As you conduct this review, I would like you to be alert for potential inefficiencies in how the Corps operates and to help identify areas of potential cost savings. The areas that I am particularly interested in as the focus of this review include the following:
(1) For flood control projects undertaken by the Corps during this period of time, to what extent did cost overruns occur on projects and what were the primary factors that contributed to the differences between cost estimates and actual costs?
(2) What internal controls and oversight procedures does the Corps have in place to ensure that irregular or illegal contracting practices are not occurring throughout the agency and how can these controls and procedures be strengthened?
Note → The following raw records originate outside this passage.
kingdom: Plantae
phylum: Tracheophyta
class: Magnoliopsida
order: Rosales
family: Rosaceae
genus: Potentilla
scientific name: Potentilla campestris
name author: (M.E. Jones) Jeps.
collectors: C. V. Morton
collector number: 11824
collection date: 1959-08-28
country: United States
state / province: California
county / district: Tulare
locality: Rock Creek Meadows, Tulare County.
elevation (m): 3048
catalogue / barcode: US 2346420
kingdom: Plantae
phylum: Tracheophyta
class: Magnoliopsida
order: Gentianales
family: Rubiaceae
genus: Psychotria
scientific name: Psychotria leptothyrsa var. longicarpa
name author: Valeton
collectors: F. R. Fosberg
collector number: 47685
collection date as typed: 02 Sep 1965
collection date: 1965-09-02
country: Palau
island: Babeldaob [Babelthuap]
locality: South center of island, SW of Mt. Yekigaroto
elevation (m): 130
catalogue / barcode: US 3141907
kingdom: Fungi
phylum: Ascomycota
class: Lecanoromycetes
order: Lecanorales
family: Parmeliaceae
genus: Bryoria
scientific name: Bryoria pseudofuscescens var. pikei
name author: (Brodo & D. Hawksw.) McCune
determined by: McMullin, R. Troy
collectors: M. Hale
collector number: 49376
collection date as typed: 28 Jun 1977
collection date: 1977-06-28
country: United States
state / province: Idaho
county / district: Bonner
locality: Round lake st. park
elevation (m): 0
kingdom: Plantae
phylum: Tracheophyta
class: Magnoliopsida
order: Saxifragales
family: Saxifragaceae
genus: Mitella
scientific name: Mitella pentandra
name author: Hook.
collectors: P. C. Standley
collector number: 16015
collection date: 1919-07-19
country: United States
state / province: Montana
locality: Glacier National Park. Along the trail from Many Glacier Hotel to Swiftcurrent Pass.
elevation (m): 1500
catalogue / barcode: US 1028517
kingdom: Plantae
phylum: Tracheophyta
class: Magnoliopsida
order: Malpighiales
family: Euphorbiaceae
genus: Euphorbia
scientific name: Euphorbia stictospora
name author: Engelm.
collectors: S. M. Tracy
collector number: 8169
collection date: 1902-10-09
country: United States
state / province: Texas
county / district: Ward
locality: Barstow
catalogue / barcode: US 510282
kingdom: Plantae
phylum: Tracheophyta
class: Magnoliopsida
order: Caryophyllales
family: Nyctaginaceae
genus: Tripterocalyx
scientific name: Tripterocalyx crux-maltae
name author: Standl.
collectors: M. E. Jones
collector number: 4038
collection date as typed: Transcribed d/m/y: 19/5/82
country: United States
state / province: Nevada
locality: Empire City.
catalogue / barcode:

(3) To what extent does the Corps coordinate with and provide updated information to its non-federal project sponsors regarding changes to Corps policy requirements, project scope and estimated/actual costs? Is this process transparent and to what extent does the Corps obtain non-federal sponsor buy-in to these proposed changes?
(4) For dredging contracts conducted for operations and maintenance, please provide information on how many contracts the Corps has undertaken during this period, and the costs associated with these contracts.
(5) How does the Corps determine whether to undertake functions and projects with agency resources or through private-sector contracts and do these determinations comply with Office of Management and Budget’s Circular A–76?
I recognize that this is a very large undertaking, and that this work may not be able to be completed under a single review but instead may require a series of studies over a period of time to fully answer all of these questions. However, I would appreciate it if you could place the highest priority on starting this work as soon as possible. Thank you for your attention to this request.
I have been told that Vitter has been waiting to find a Democrat to co-sponsor the his bill, preferably a fellow-member of the Environmental Public Works Committee, but he hasn’t got one yet. If he doesn’t get a co-sponsor, he will go it alone.
Democratic committee members include Max Baucus of Montana, Thomas Carper of Delaware, Frank Lautenberg of New Jersey, Ben Cardin of Maryland, Bernie Sanders of Vermont, Shelton Whitehouse of Rhode Island, Tom Udall of New Mexico and Kristen Gillibrand of New York. Barbara Boxer of California is the committee’s chairman.
I don’t expect Boxer will help sponsor the bill or anything else Vitter is involved in, but who knows.
The Corps has been under the gun in recent years, correctly so, for waste and the way it prioritizes projects. Most famous among the Corps failures was the sub-standard condition of the New Orleans levee systems prior to Hurricane Katrina. There are still problems with the levees, despite $10 billion allocated to rebuild the levee system after the hurricane.
In August of this year, a new federal rating system gave the levees a near-failing grade. The levees were rated Class II, which means that they are “unsafe of potentially unsafe” in the case of another major hurricane or massive flood event.
This is an important bill for Louisiana and Vitter should be supported in wanting to get to the bottom of waste and corruption in the Corps of Engineers. An audit might help get to the bottom of why so many critical projects in Louisiana have been put on the back-burner.